L'Europe a besoin d'une feuille de route claire pour les cinq prochaines années, afin de renouer durablement avec la croissance, réaliser de grands projets communs dans les domaines d'avenir et retrouver la confiance des citoyens.
L'Europe doit changer - elle doit absolument changer. Elle doit être plus simple, se concentrer sur quelques grandes priorités, avec des objectifs d'efficacité et de résultats. Voilà pourquoi le président de la République a adressé à nos partenaires européens un «agenda pour la croissance et le changement en Europe» autour de cinq grandes priorités.
La première de ces priorités, c'est une nouvelle initiative pour la croissance. Il nous faut consolider la reprise et développer le potentiel de croissance de l'Europe, renforcer sa base industrielle et d'innovation, accroître les investissements au service aussi bien de grands projets structurants que du tissu de nos petites et moyennes entreprises.
Pour cela, il nous faut mobiliser sans tarder les instruments du budget européen 2014-2020 - les fonds structurels, si utiles, le mécanisme pour les interconnexions, le budget de la recherche et de l'innovation Horizon 2020. La Banque européenne d'investissement doit amplifier son action et prendre plus de risques dans le soutien à l'économie réelle. Les project bonds, qui voient le jour, doivent se multiplier.
Cette nouvelle stratégie pour la croissance suppose aussi de développer de nouveaux instruments. Il s'agit d'abord d'orienter l'épargne privée, abondante en Europe, vers le financement des grands projets européens et des entreprises, en créant un plan d'épargne européen. Il convient ensuite de mettre en oeuvre une véritable politique industrielle européenne, en adaptant les politiques européennes de la fiscalité, de la concurrence et du commerce à l'émergence de champions européens.
Il faut mieux coordonner nos politiques économiques au sein de la zone euro et utiliser toutes les flexibilités du pacte de stabilité et de croissance, pour tenir compte des réformes engagées et de la situation économique de l'ensemble de la zone euro et de chacun des États membres. Enfin, nous devons améliorer le fonctionnement de la zone euro, en la dotant d'une présidence permanente, d'un eurogroupe social, d'un eurogroupe industriel et d'une enceinte parlementaire pour renforcer sa légitimité démocratique.

[Lignes brutes]
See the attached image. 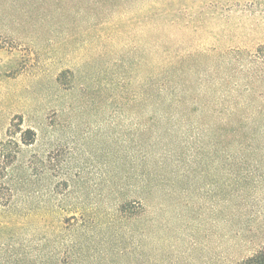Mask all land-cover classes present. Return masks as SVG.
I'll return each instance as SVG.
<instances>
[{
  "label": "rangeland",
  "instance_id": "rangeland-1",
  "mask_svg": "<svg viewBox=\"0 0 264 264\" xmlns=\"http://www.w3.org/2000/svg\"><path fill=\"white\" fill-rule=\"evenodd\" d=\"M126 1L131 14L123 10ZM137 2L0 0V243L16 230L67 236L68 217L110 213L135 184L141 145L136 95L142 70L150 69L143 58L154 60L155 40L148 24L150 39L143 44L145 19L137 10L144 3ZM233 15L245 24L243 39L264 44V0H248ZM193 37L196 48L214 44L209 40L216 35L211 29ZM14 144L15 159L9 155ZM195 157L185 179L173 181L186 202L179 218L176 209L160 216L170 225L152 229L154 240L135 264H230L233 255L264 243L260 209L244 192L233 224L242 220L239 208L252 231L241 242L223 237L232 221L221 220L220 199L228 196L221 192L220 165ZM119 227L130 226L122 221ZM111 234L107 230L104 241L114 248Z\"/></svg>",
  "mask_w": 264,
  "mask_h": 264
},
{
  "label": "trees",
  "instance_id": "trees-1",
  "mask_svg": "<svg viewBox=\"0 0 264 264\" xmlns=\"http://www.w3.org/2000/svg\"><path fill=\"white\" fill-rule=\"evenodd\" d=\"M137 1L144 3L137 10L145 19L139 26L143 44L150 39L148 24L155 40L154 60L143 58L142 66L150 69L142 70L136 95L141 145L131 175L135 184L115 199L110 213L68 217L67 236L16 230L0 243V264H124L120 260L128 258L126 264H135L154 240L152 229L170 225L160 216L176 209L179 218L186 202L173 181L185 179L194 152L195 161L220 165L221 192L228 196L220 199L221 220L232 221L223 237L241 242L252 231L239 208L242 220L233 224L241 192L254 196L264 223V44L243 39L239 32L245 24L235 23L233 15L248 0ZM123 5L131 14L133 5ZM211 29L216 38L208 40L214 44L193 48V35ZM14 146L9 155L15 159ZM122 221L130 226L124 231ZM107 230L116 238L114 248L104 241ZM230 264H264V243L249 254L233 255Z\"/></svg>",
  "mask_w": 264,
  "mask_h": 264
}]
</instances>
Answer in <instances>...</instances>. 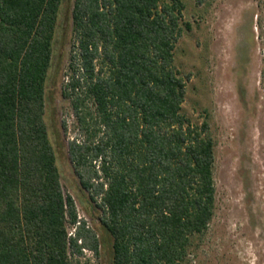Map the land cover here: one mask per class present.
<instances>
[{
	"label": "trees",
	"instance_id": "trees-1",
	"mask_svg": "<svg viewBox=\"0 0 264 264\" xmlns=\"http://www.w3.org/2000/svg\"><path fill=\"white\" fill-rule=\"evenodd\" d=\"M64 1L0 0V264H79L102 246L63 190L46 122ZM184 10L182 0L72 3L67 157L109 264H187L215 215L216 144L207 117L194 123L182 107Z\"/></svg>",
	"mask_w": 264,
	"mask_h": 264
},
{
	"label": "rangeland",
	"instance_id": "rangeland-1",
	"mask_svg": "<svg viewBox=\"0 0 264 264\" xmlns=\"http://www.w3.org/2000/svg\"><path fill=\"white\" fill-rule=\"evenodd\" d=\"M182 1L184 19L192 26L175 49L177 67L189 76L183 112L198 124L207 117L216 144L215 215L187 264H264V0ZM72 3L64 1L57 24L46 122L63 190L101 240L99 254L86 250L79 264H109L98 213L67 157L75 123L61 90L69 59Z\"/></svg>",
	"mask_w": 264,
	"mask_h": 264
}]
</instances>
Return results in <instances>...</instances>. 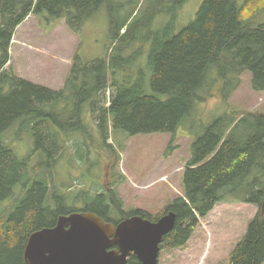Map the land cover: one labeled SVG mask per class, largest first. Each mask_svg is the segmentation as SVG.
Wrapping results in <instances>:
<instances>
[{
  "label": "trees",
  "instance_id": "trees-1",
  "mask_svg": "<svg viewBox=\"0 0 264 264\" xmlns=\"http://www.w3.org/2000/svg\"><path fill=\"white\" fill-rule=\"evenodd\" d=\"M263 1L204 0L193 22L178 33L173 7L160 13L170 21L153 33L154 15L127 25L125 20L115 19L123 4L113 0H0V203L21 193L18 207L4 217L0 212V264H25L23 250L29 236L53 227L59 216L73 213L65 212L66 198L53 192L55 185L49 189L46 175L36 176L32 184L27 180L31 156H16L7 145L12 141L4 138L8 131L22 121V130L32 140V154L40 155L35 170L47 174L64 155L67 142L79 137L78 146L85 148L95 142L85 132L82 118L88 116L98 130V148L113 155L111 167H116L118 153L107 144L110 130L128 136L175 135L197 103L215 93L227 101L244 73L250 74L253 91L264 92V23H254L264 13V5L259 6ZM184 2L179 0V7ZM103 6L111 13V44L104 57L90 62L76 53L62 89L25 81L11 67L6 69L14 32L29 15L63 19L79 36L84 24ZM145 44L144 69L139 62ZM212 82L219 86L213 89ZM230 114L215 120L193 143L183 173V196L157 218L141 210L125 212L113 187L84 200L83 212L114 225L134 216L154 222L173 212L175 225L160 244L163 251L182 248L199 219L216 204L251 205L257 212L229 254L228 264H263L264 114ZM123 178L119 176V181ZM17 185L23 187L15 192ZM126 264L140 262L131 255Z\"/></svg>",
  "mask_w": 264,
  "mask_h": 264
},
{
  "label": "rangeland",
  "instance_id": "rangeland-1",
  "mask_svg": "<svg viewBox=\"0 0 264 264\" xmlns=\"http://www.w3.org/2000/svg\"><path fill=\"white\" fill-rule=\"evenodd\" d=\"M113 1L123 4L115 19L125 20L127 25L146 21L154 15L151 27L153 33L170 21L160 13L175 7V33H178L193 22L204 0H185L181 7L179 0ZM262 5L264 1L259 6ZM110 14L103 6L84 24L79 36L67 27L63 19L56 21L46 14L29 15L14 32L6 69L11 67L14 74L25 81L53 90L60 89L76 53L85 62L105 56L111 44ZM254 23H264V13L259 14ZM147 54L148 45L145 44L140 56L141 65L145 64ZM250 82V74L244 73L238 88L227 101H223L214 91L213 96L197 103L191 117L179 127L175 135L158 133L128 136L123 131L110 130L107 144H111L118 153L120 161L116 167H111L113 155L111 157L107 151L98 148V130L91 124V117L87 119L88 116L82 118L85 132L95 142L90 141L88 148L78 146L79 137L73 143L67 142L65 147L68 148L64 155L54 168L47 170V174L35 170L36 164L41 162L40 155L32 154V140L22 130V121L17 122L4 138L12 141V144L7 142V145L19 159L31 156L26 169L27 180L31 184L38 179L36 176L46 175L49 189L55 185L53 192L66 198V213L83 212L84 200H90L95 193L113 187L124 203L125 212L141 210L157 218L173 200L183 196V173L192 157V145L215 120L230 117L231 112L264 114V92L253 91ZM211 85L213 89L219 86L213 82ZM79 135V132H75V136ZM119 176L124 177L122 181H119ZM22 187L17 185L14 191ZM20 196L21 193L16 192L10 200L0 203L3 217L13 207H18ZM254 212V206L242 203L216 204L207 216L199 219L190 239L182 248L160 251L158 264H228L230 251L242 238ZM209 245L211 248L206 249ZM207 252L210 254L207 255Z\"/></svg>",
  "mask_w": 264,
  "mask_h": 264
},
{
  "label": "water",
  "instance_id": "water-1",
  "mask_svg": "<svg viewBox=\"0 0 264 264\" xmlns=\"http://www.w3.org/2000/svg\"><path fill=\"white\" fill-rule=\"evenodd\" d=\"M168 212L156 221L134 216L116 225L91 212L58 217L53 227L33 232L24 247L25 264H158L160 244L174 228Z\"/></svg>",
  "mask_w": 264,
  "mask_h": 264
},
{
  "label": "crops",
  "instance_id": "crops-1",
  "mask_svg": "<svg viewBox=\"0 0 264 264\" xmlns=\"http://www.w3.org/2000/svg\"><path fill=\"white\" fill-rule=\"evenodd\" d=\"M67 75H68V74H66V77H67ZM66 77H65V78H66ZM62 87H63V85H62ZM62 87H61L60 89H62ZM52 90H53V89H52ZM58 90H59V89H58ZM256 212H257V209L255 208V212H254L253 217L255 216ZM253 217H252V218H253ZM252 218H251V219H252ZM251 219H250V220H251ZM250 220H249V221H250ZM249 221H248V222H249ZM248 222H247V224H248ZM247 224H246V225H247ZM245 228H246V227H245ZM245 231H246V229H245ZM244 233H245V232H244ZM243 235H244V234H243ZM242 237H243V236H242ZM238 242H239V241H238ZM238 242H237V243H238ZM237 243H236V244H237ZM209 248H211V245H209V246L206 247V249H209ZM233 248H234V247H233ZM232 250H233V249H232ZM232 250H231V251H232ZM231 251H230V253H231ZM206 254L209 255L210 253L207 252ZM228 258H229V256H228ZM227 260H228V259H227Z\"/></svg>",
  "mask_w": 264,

*CONSIGNE:* D'après le texte sur la croissance en Europe, quelle est la première des cinq grandes priorités ? Veuillez répondre en une phrase.

*RÉPONSE:* La première priorité est une nouvelle initiative pour la croissance.